Released with SQL Server 2016, Query Data Store was a game changer for performance tuning. Right from Microsoft’s website: The SQL Server Query Store feature provides you with insight on query plan choice and performance. It simplifies performance troubleshooting by helping you quickly find performance differences caused by query plan changes. Query Store automatically captures a history of queries, plans, and runtime statistics, and retains these for your review. It separates data by time windows so you can see database usage patterns and understand when query plan changes happened on the server.
Official QDS documentation from microsoft.com
One of QDS signature abilities allows you to force a plan for a specific query. With query plan and performance history right at your fingertips it became quite easy to see a plan regression, as well as fix it!

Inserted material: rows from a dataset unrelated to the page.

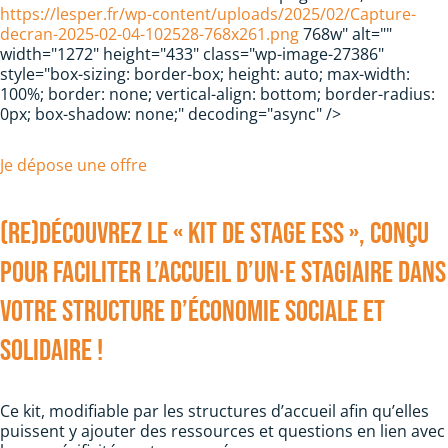
https://lesper.fr/wp-content/uploads/2025/02/Capture-
decran-2025-02-04-102528-768x261.png
768w" alt=""
width="1272" height="433" class="wp-image-27386"
style="box-sizing: border-box; height: auto; max-width:
100%; border: none; vertical-align: bottom; border-radius:
0px; box-shadow: none;" decoding="async" />
Je dépose une offre
(Re)découvrez le « kit de stage ESS », conçu
pour faciliter l’accueil d’un·e stagiaire dans
votre structure d’économie sociale et
solidaire !
Ce kit, modifiable par les structures d’accueil afin qu’elles
puissent y ajouter des ressources et questions en lien avec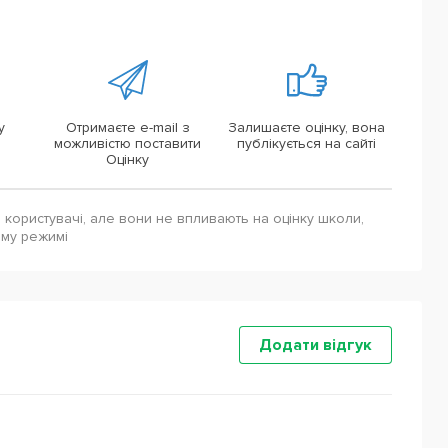
у
Отримаєте e-mail з
Залишаєте оцінку, вона
можливістю поставити
публікується на сайті
Оцінку
і користувачі, але вони не впливають на оцінку школи,
ому режимі
Додати відгук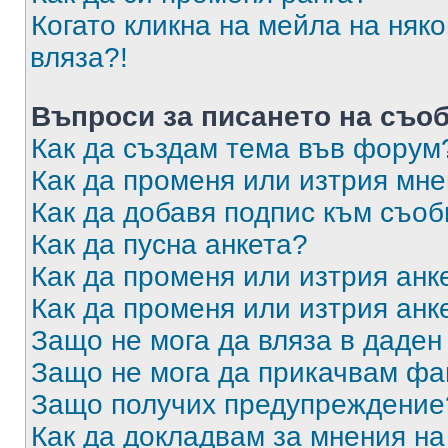
Когато кликна на мейла на няк
вляза?!
Въпроси за писането на съо
Как да създам тема във форум
Как да променя или изтрия мн
Как да добавя подпис към съо
Как да пусна анкета?
Как да променя или изтрия анк
Как да променя или изтрия анк
Защо не мога да вляза в даде
Защо не мога да прикачвам ф
Защо получих предупреждение
Как да докладвам за мнения н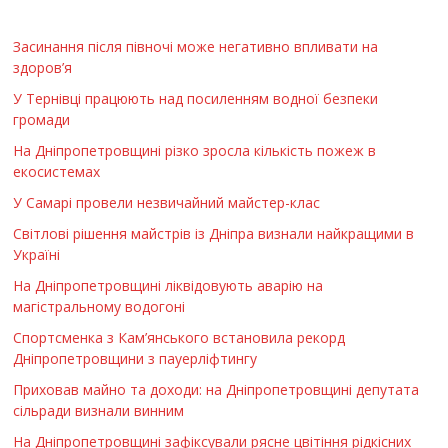
Засинання після півночі може негативно впливати на
здоров’я
У Тернівці працюють над посиленням водної безпеки
громади
На Дніпропетровщині різко зросла кількість пожеж в
екосистемах
У Самарі провели незвичайний майстер-клас
Світлові рішення майстрів із Дніпра визнали найкращими в
Україні
На Дніпропетровщині ліквідовують аварію на
магістральному водогоні
Спортсменка з Кам’янського встановила рекорд
Дніпропетровщини з пауерліфтингу
Приховав майно та доходи: на Дніпропетровщині депутата
сільради визнали винним
На Дніпропетровщині зафіксували рясне цвітіння рідкісних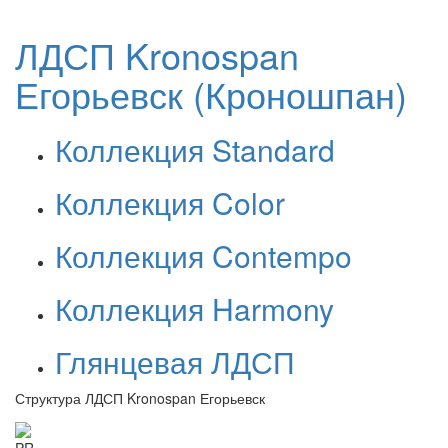
ЛДСП Kronospan
Егорьевск (Кроношпан)
Коллекция Standard
Коллекция Color
Коллекция Contempo
Коллекция Harmony
Глянцевая ЛДСП
Структура ЛДСП Kronospan Егорьевск
PR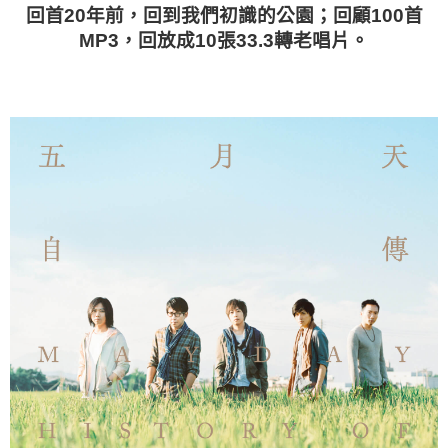
回首
20
年前，回到我們初識的公園；回顧
100
首
MP3
，回放成
10
張
33.3
轉老唱片。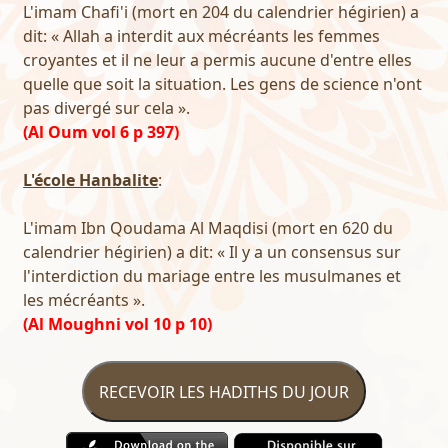
L'imam Chafi'i (mort en 204 du calendrier hégirien) a
dit: « Allah a interdit aux mécréants les femmes
croyantes et il ne leur a permis aucune d'entre elles
quelle que soit la situation. Les gens de science n'ont
pas divergé sur cela ».
(Al Oum vol 6 p 397)
L'école Hanbalite
:
L'imam Ibn Qoudama Al Maqdisi (mort en 620 du
calendrier hégirien) a dit: « Il y a un consensus sur
l'interdiction du mariage entre les musulmanes et
les mécréants ».
(Al Moughni vol 10 p 10)
RECEVOIR LES HADITHS DU JOUR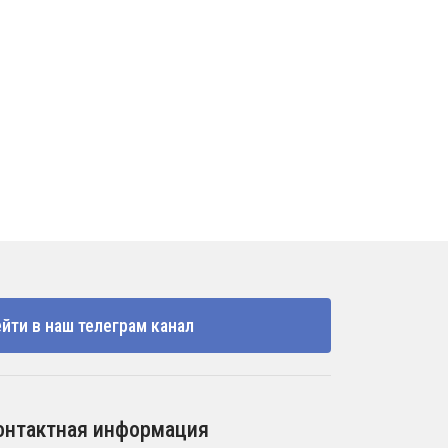
йти в наш телеграм канал
онтактная информация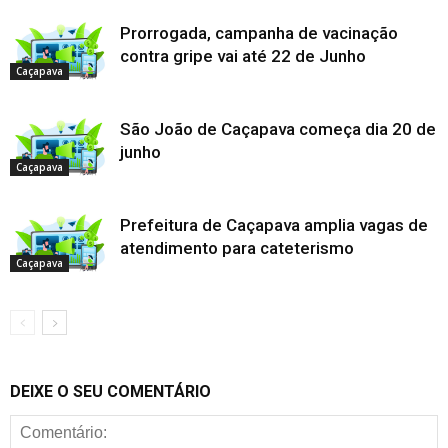
Prorrogada, campanha de vacinação
contra gripe vai até 22 de Junho
Caçapava
São João de Caçapava começa dia 20 de
junho
Caçapava
Prefeitura de Caçapava amplia vagas de
atendimento para cateterismo
Caçapava
DEIXE O SEU COMENTÁRIO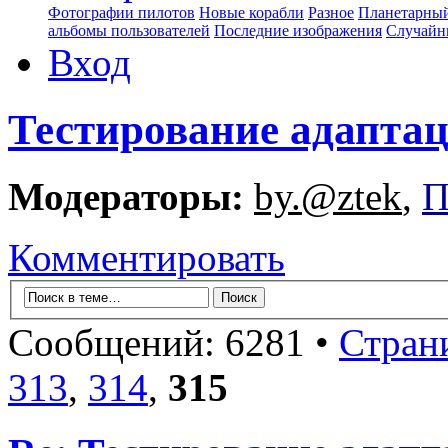
Фотографии пилотов
Новые корабли
Разное
Планетарный
альбомы пользователей
Последние изображения
Случайн
Вход
Тестирование адапта
Модераторы:
by.@ztek
,
П
Комментировать
Сообщений: 6281 •
Стран
313
,
314
,
315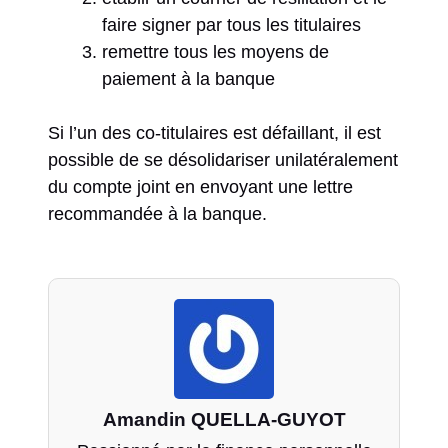
faire signer par tous les titulaires
remettre tous les moyens de
paiement à la banque
Si l’un des co-titulaires est défaillant, il est
possible de se désolidariser unilatéralement
du compte joint en envoyant une lettre
recommandée à la banque.
Amandin QUELLA-GUYOT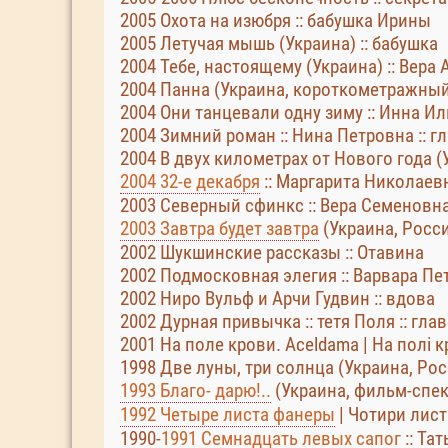
2005 Охота на изюбря :: бабушка Ирины
2005 Летучая мышь (Украина) :: бабушка
2004 Тебе, настоящему (Украина) :: Вера
2004 Панна (Украина, короткометражны
2004 Они танцевали одну зиму :: Инна И
2004 Зимний роман :: Нина Петровна :: г
2004 В двух километрах от Нового года (У
2004 32-е декабря
:: Маргарита Николаевн
2003 Северный сфинкс :: Вера Семеновн
2003 Завтра будет завтра
(Украина, Росси
2002 Шукшинские рассказы :: Отавина
2002 Подмосковная элегия :: Варвара Пет
2002 Ниро Вульф и Арчи Гудвин :: вдова
2002 Дурная привычка :: тетя Поля :: гла
2001 На поле крови. Aceldama | На полі к
1998 Две луны, три солнца (Украина, Рос
1993 Благо- дарю!..
(Украина, фильм-спект
1992 Четыре листа фанеры
| Чотири лист
1990-
1991 Семнадцать левых сапог
:: Та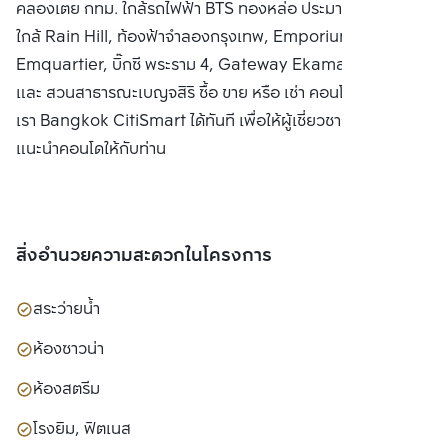
คลองเตย กทม. ใกล้รถไฟฟ้า BTS ทองหล่อ ประมาณ 450 เมตร
ใกล้ Rain Hill, ท้องฟ้าจำลองกรุงเทพ, Emporium,
Emquartier, บิ๊กซี พระราม 4, Gateway Ekamai, K-Village
และ สวนสาธารณะเบญจสิริ ซื้อ ขาย หรือ เช่า คอนโด ติดต่อหา
เรา Bangkok CitiSmart ได้ทันที เพื่อให้ผู้เชี่ยวชาญของเราได้
แนะนำคอนโดให้กับท่าน
สิ่งอำนวยความสะดวกในโครงการ
สระว่ายน้ำ
ห้องซาวน่า
ห้องสตรีม
โรงยิม, ฟิตเนส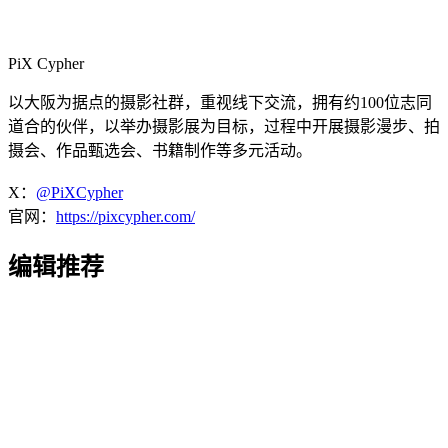
PiX Cypher
以大阪为据点的摄影社群，重视线下交流，拥有约100位志同
道合的伙伴，以举办摄影展为目标，过程中开展摄影漫步、拍
摄会、作品甄选会、书籍制作等多元活动。
X：
@PiXCypher
官网：
https://pixcypher.com/
编辑推荐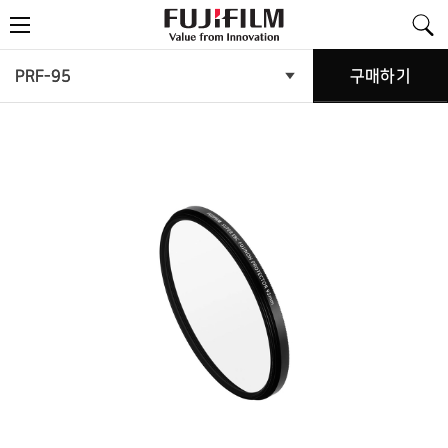
FujiFilm
메
-
뉴
Value
from
Innovation
제
PRF-95
구매하기
제
품
품
메
뉴
소
열
기
개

Forcing a plan in QDS allows you to push a button and tell SQL Server to always use the “good” plan for your query. In a world where we seem to be in a never ending battle with parameter sniffing and plan stability it seemed to good to be true. This might just have been the silver bullet we were looking for!
…but I don’t believe in silver bullets (or werewolves for that matter). While forced plans are amazing and have gotten me out of a number of sticky situations, they do come with their own set of gotchas and limitations.
GOTCHA #1 - Availability Group read only replicas? No pinned plans for you!
You’re already using Availability Groups and you decide you want to offload some of your read workload off to a readable secondary. Sounds like a great solution trying to scale out a bit. If you’re leveraging forced plans you’re kinda out of luck. Forced plans are only honored on the primary replica. SQL Server will not use forced plans on secondary replicas. There currently is no way around this, although there are plenty of bitches, gripes, and complaints about it in the SQL Server community.
GOTCHA #2 - The Footgun
Once in a while SQL Server gives you the ability to shoot yourself in the face. QDS forced plans are no exception with the “Purge Query Data” button that you see in the GUI (as well as the matching T-SQL command).
The purge button does not discriminate. When it say purge, it means purge all the things, which includes any forced plans you have. If you’re leveraging forced plans to fine tune your workload this could spell certain disaster on a production system. You can imagine that this risk goes up on how much you’re actually using it.
GOTCHA #3 - Why won’t my query use my new index?
Once you have a forced plan in place, you may not benefit from new indexes in the future. Lets take this example:
You get a ticket asking you to look at the performance for a query. Upon investigation it’s pretty clear that it needs a better index. Maybe the table started off small and grew to the point of where performance became an issue, which is not an uncommon problem to have. So you slap your new index in place but you can’t for the life of you get the query to use it. You try everything under the sun and it just won’t work. Of course you have a 2:00 AM epiphany - QDS forced plans! Sure enough you un-force the plan and your index is finally being used.
This is a bit contrived example but it’s not far from what could happen. How much time did you waste? How many other queries are sitting out there like this?
GOTCHA #4 - Keeping forced plans in sync across all environments
So you’ve pinned a plan in production to “fix” a bad query plan. This becomes a very large part of how that query performs from that point forward. If you do any sort of performance testing in lower environment you’d probably want to keep the forced plans there in sync with what’s in production to ensure your performance profiles match. So how do you keep your forced plans in sync in lower environments, or do you even attempt to do it at all?
Every query in QDS has a query ID, and these query ID’s are scoped to the database where the query is running. This means that query ID’s from production are not the same as the query ID’s in your lower environments for a given query.
If you’re lucky enough to be using stored procedures then this won’t be awful to keep in sync. It is a little more work and a little more difficult to match query text using ORM’s, but it can still be done. The biggest problem with this is the human factor. People are going to be the biggest reason that forced plans are not kept consistent across environments. This becomes a manual process, and if you’ve done any reading on my blog you’ll know how I feel about manual processes.
If you regularly refresh your lower environments from production backups then this won’t be a big deal because the forced plans come with the database. But I know some of us don’t do that.
QDS Forced Plans - It’s not all bad
As a matter of fact I think it’s an amazing feature to have in a pinch. It’s saved me a number of times when a query has gone south and I needed to fix the performance immediately. I guess the key phrase there is “in a pinch” because forced plans come with a cost, and I consider that cost technical debt.
Until some of the limitations and gotchas of forced plans have been addressed I feel it’s in our best interest as DBA’s to work on more permanent solutions toward query performance and plan stability. And if you’ve been doing this job long enough then you understand that’s a blog post for another time.